Appellant argues that the trial court was required to tell him that any financial information he submitted would be confidential. Minn. Stat. § 611.17(b) states that financial information submitted on an application for a public defender will be sealed, but neither section 611.17(b) nor any Minnesota case require the trial court to advise the applicant of this confidentiality. Although several federal cases require the trial court to advise public defender applicants, those cases involved financial information that was relevant to the underlying charges. See Gravatt, 868 F.2d at 588 (trial court erred by not affording defendant either an in camera review of his financial records or immunity after defendant requested immunity upon his submission of financial information for court-appointed attorney in his tax evasion litigation); United States v. Anderson, 567 F.2d 839, 840 (8th Cir. 1977) (trial court erred by not allowing defendant an in camera review of his financial records when IRS was actively seeking defendant's bank records). In this case, the underlying charge, driving while intoxicated, has no connection to appellant's financial condition.

Moreover, any self-incrimination claim appellant may possess is speculative and prospective, because appellant has not shown that the financial information required by the application would inculpate him on any pending charges. See United States v. Peister, 631 F.2d 658, 662 (10th Cir. 1980) (affirming trial court's refusal to grant Peister immunity for financial information because his alleged Fifth Amendment interest was only speculative and prospective), cert. denied, 449 U.S. 1126 (1981). Appellant has no basis for immunity.

Next, appellant alleges that even if he did waive his right to a public defender, the waiver was constitutionally defective because it was not knowing and intelligent. See Johnson, 304 U.S. at 464-65, 58 S. Ct. at 1023 (waiver of counsel must be knowing and intelligent); State v. Rubin, 409 N.W.2d 504, 506 (Minn. 1987) (trial court has duty to assure that defendant understands significance of waiving right to counsel by making comprehensive evaluation of defendant).

Contrary to appellant's allegations, the trial court did try to ensure that appellant was proceeding in a knowing and intelligent manner. The trial court ordered a psychological evaluation to assure that appellant was competent and repeatedly gave appellant chances to secure a public defender. Indeed, appellant's continual requests for counsel indicate that he was aware of the advantages of legal counsel. Most importantly, however, appellant did not waive his right to counsel. Appellant repeatedly requested the appointment of counsel, but refused to comply with the prerequisites for such an appointment. This conduct is not evidence of a waiver. The trial court's failure to conduct further evaluation of appellant's decision to proceed without an attorney was not error under these circumstances.

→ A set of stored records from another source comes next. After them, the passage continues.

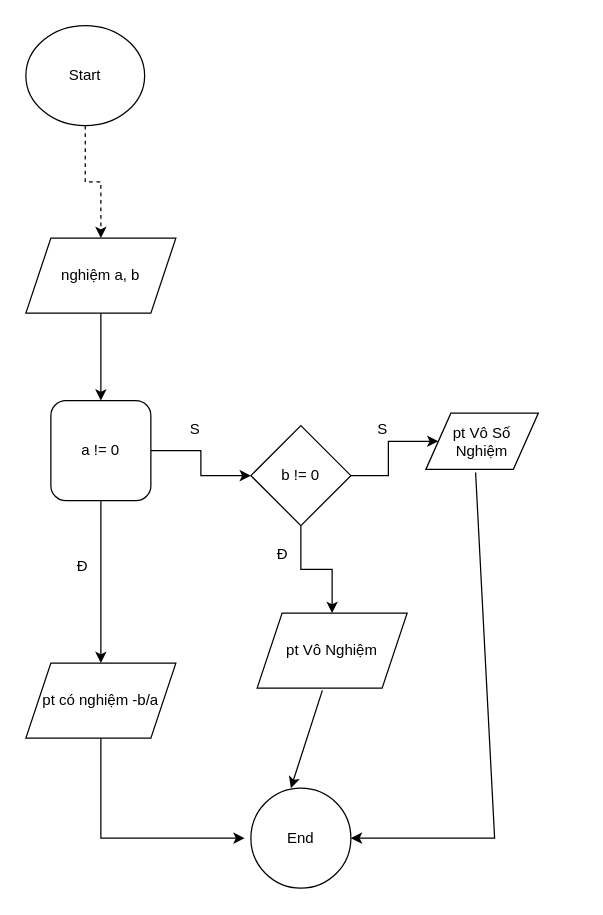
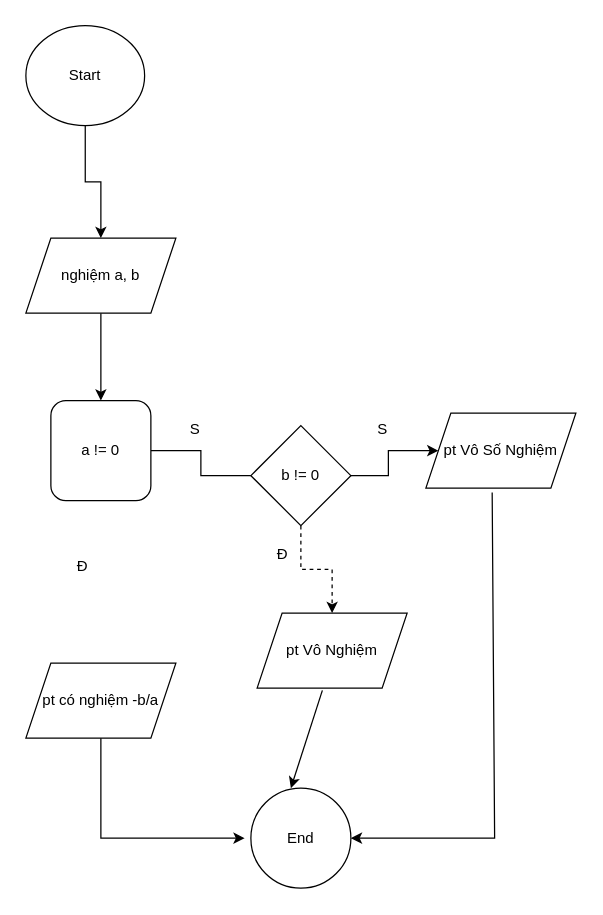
  <mxCell id="0" />
  <mxCell id="1" parent="0" />
- <mxCell id="2" value="" style="edgeStyle=orthogonalEdgeStyle;rounded=0;orthogonalLoop=1;jettySize=auto;html=1;dashed=1;" edge="1" parent="1" source="3" target="5"><mxGeometry relative="1" as="geometry" /></mxCell>
+ <mxCell id="2" value="" style="edgeStyle=orthogonalEdgeStyle;rounded=0;orthogonalLoop=1;jettySize=auto;html=1;" edge="1" parent="1" source="3" target="5"><mxGeometry relative="1" as="geometry" /></mxCell>
  <mxCell id="3" value="Start" style="ellipse;whiteSpace=wrap;html=1;" vertex="1" parent="1"><mxGeometry x="20" y="20" width="95" height="80" as="geometry" /></mxCell>
  <mxCell id="4" value="" style="edgeStyle=orthogonalEdgeStyle;rounded=0;orthogonalLoop=1;jettySize=auto;html=1;" edge="1" parent="1" source="5" target="8"><mxGeometry relative="1" as="geometry" /></mxCell>
  <mxCell id="5" value="nghiệm a, b" style="shape=parallelogram;perimeter=parallelogramPerimeter;whiteSpace=wrap;html=1;fixedSize=1;" vertex="1" parent="1"><mxGeometry x="20" y="190" width="120" height="60" as="geometry" /></mxCell>
- <mxCell id="6" value="" style="edgeStyle=orthogonalEdgeStyle;rounded=0;orthogonalLoop=1;jettySize=auto;html=1;" edge="1" parent="1" source="8" target="11"><mxGeometry relative="1" as="geometry" /></mxCell>
- <mxCell id="7" value="" style="edgeStyle=orthogonalEdgeStyle;rounded=0;orthogonalLoop=1;jettySize=auto;html=1;" edge="1" parent="1" source="8" target="15"><mxGeometry relative="1" as="geometry" /></mxCell>
+ <mxCell id="6" value="" style="edgeStyle=orthogonalEdgeStyle;rounded=0;orthogonalLoop=1;jettySize=auto;html=1;endArrow=none;" edge="1" parent="1" source="8" target="11"><mxGeometry relative="1" as="geometry" /></mxCell>
  <mxCell id="8" value="a != 0" style="whiteSpace=wrap;html=1;rounded=1;" vertex="1" parent="1"><mxGeometry x="40" y="320" width="80" height="80" as="geometry" /></mxCell>
  <mxCell id="9" value="" style="edgeStyle=orthogonalEdgeStyle;rounded=0;orthogonalLoop=1;jettySize=auto;html=1;" edge="1" parent="1" source="11" target="13"><mxGeometry relative="1" as="geometry" /></mxCell>
- <mxCell id="10" value="" style="edgeStyle=orthogonalEdgeStyle;rounded=0;orthogonalLoop=1;jettySize=auto;html=1;" edge="1" parent="1" source="11" target="14"><mxGeometry relative="1" as="geometry" /></mxCell>
+ <mxCell id="10" value="" style="edgeStyle=orthogonalEdgeStyle;rounded=0;orthogonalLoop=1;jettySize=auto;html=1;dashed=1;" edge="1" parent="1" source="11" target="14"><mxGeometry relative="1" as="geometry" /></mxCell>
  <mxCell id="11" value="b != 0" style="rhombus;whiteSpace=wrap;html=1;" vertex="1" parent="1"><mxGeometry x="200" y="340" width="80" height="80" as="geometry" /></mxCell>
  <mxCell id="12" value="S" style="text;html=1;align=center;verticalAlign=middle;resizable=0;points=[];autosize=1;strokeColor=none;fillColor=none;" vertex="1" parent="1"><mxGeometry x="140" y="328" width="30" height="30" as="geometry" /></mxCell>
- <mxCell id="13" value="pt Vô Số Nghiệm" style="shape=parallelogram;perimeter=parallelogramPerimeter;whiteSpace=wrap;html=1;fixedSize=1;" vertex="1" parent="1"><mxGeometry x="340" y="330" width="90" height="45" as="geometry" /></mxCell>
+ <mxCell id="13" value="pt Vô Số Nghiệm" style="shape=parallelogram;perimeter=parallelogramPerimeter;whiteSpace=wrap;html=1;fixedSize=1;" vertex="1" parent="1"><mxGeometry x="340" y="330" width="120" height="60" as="geometry" /></mxCell>
  <mxCell id="14" value="pt Vô Nghiệm" style="shape=parallelogram;perimeter=parallelogramPerimeter;whiteSpace=wrap;html=1;fixedSize=1;" vertex="1" parent="1"><mxGeometry x="205" y="490" width="120" height="60" as="geometry" /></mxCell>
  <mxCell id="15" value="pt có nghiệm -b/a" style="shape=parallelogram;perimeter=parallelogramPerimeter;whiteSpace=wrap;html=1;fixedSize=1;" vertex="1" parent="1"><mxGeometry x="20" y="530" width="120" height="60" as="geometry" /></mxCell>
  <mxCell id="16" value="S" style="text;html=1;align=center;verticalAlign=middle;resizable=0;points=[];autosize=1;strokeColor=none;fillColor=none;" vertex="1" parent="1"><mxGeometry x="290" y="328" width="30" height="30" as="geometry" /></mxCell>
  <mxCell id="17" value="" style="endArrow=classic;html=1;rounded=0;exitX=0.5;exitY=1;exitDx=0;exitDy=0;" edge="1" parent="1" source="15"><mxGeometry width="50" height="50" relative="1" as="geometry"><mxPoint x="55" y="540" as="sourcePoint" /><mxPoint x="195" y="670" as="targetPoint" /><Array as="points"><mxPoint x="80" y="670" /></Array></mxGeometry></mxCell>
  <mxCell id="18" value="" style="endArrow=classic;html=1;rounded=0;exitX=0.435;exitY=1.03;exitDx=0;exitDy=0;exitPerimeter=0;" edge="1" parent="1" source="14"><mxGeometry width="50" height="50" relative="1" as="geometry"><mxPoint x="55" y="540" as="sourcePoint" /><mxPoint x="232" y="630" as="targetPoint" /></mxGeometry></mxCell>
  <mxCell id="19" value="" style="endArrow=classic;html=1;rounded=0;exitX=0.442;exitY=1.057;exitDx=0;exitDy=0;exitPerimeter=0;" edge="1" parent="1" source="13" target="20"><mxGeometry width="50" height="50" relative="1" as="geometry"><mxPoint x="55" y="540" as="sourcePoint" /><mxPoint x="305" y="650" as="targetPoint" /><Array as="points"><mxPoint x="395" y="670" /></Array></mxGeometry></mxCell>
  <mxCell id="20" value="End" style="ellipse;whiteSpace=wrap;html=1;aspect=fixed;" vertex="1" parent="1"><mxGeometry x="200" y="630" width="80" height="80" as="geometry" /></mxCell>
  <mxCell id="21" value="Đ" style="text;html=1;align=center;verticalAlign=middle;resizable=0;points=[];autosize=1;strokeColor=none;fillColor=none;" vertex="1" parent="1"><mxGeometry x="50" y="438" width="30" height="30" as="geometry" /></mxCell>
  <mxCell id="22" value="Đ" style="text;html=1;align=center;verticalAlign=middle;resizable=0;points=[];autosize=1;strokeColor=none;fillColor=none;" vertex="1" parent="1"><mxGeometry x="210" y="428" width="30" height="30" as="geometry" /></mxCell>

Finally, appellant alleges that the trial court erred by failing to appoint standby counsel to assist him during trial.

If the defendant is not represented by counsel and is financially unable to afford counsel, the judge or judicial officer shall appoint counsel for the defendant.

Minn. R. Crim. P. 5.02, subd. 1. Appellant's argument fails to address the requirement that a defendant be "financially unable to afford counsel." Id.; see Minn. R. Crim. P. 5 cmt. ("counsel must be appointed for a defendant financially unable to afford counsel in a felony or gross misdemeanor case"). Appellant did not submit information demonstrating that he was financially unable to afford counsel. The trial court did not err by not appointing standby counsel.